You need to push your TT really hard, if the tyres arent screeching your not going fast enough!

Good luck


----------



## BAMTT (Feb 22, 2004)

scott-tt225 said:


> Plus I had a little plast with one down the dual carriage way the other day, the cheeky bugger undertook me, nearly causing a crash! I then had to show him how it was done.


And did you show him how to crash :roll:


----------



## Gaz_kitson (Mar 26, 2007)

> For example, 40mph in 4th, boot it all the way to 110, not many cars pull that well in 4th from 40mph!


Guessing only effective when had remap? - if wanted to push up from 40 in my 225 i would be dropping into 3rd.. otherwise would be an insufficient amount of boost in 4th / not enough torque?


----------



## S10TYG (Mar 7, 2007)

Get a bigger turbo, that solves all problems


----------



## scott-tt225 (Jul 9, 2006)

A remap on a 225 is a must.

My mum has an RS4 (Cab) and my dad gives it a bit of stick now and then. He was driving my car at the weekend and was shocked how well it goes.

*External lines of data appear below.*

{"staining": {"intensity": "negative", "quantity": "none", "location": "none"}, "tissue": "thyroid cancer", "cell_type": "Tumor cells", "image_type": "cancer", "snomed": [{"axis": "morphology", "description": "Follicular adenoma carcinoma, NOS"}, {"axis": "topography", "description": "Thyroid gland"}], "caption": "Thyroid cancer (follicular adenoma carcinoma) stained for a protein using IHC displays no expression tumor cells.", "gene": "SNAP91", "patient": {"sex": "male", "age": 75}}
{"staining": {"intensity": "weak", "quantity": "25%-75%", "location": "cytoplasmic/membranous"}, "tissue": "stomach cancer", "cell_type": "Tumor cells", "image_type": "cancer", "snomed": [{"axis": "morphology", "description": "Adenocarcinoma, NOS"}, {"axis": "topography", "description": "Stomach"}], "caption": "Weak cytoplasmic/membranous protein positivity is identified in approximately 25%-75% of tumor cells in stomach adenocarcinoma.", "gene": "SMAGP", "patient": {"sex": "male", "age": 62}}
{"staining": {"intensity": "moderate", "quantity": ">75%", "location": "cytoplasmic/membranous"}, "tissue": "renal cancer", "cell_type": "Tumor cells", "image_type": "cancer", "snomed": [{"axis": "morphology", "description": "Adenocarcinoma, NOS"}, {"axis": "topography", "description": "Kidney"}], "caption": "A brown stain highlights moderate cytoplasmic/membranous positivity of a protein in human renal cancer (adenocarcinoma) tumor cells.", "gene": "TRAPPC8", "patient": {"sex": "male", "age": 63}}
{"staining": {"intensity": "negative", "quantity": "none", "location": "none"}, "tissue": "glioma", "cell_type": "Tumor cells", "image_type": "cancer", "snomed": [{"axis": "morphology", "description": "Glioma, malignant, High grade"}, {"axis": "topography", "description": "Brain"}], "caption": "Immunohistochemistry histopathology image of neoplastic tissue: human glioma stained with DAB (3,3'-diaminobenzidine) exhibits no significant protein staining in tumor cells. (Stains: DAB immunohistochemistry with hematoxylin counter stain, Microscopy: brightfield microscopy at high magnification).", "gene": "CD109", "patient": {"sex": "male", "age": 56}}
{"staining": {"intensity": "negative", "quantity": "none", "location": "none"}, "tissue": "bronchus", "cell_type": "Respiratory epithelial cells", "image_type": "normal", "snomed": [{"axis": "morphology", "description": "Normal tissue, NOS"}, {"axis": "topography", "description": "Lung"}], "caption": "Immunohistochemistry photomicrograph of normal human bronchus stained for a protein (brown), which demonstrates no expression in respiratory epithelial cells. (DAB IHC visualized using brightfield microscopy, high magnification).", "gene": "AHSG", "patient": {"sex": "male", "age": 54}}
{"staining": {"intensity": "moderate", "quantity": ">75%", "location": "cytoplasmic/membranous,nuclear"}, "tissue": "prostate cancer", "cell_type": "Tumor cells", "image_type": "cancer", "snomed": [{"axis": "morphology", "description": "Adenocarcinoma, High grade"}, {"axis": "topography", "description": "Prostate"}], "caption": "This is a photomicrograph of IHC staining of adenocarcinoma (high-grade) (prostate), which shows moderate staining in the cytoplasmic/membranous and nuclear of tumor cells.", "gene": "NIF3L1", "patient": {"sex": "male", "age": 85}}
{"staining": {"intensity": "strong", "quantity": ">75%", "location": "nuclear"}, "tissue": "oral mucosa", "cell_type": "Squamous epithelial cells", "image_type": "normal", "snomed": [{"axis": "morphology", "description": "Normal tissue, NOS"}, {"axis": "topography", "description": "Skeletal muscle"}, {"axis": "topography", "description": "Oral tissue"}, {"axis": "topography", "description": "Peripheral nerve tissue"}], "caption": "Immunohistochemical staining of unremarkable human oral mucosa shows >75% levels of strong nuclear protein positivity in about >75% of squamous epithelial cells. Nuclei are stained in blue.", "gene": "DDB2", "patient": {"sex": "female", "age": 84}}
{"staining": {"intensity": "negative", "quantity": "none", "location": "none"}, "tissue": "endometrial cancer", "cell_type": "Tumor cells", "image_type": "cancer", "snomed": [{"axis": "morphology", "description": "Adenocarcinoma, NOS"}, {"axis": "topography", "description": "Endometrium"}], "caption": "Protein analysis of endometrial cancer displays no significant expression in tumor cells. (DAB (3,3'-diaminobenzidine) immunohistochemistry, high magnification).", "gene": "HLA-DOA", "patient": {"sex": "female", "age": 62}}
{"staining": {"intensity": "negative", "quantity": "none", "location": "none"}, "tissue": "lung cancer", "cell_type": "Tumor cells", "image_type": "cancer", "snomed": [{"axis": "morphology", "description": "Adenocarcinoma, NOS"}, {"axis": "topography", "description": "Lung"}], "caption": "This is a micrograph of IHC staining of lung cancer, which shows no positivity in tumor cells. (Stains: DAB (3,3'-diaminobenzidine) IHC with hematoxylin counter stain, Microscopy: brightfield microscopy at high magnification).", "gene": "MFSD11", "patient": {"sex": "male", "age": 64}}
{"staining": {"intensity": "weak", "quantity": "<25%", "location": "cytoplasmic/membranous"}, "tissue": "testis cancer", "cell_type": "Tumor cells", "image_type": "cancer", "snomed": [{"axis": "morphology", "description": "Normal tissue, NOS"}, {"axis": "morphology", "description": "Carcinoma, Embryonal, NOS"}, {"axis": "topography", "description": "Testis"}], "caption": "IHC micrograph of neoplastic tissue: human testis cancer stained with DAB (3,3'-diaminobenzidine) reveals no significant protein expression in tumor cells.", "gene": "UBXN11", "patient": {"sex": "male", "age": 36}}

Unlike the RS4, where gear selection is critical, the TT performs well in all getars, even from low revs.

For teh record, I did not show him how to crash, just how to drive in a fast yet safe manner.

Scott


----------



## Gaz_kitson (Mar 26, 2007)

> For teh record, I did not show him how to crash, just how to drive in a fast yet safe manner


You mean,
For teh record, I did not show him how to crash, just how to drive *upto 70mph*, in a safe manner :wink:

[/b]


----------



## BAMTT (Feb 22, 2004)

scott-tt225 said:


> A remap on a 225 is a must.
> 
> My mum has an RS4 (Cab) and my dad gives it a bit of stick now and then. He was driving my car at the weekend and was shocked how well it goes.
> 
> ...


 :wink:


----------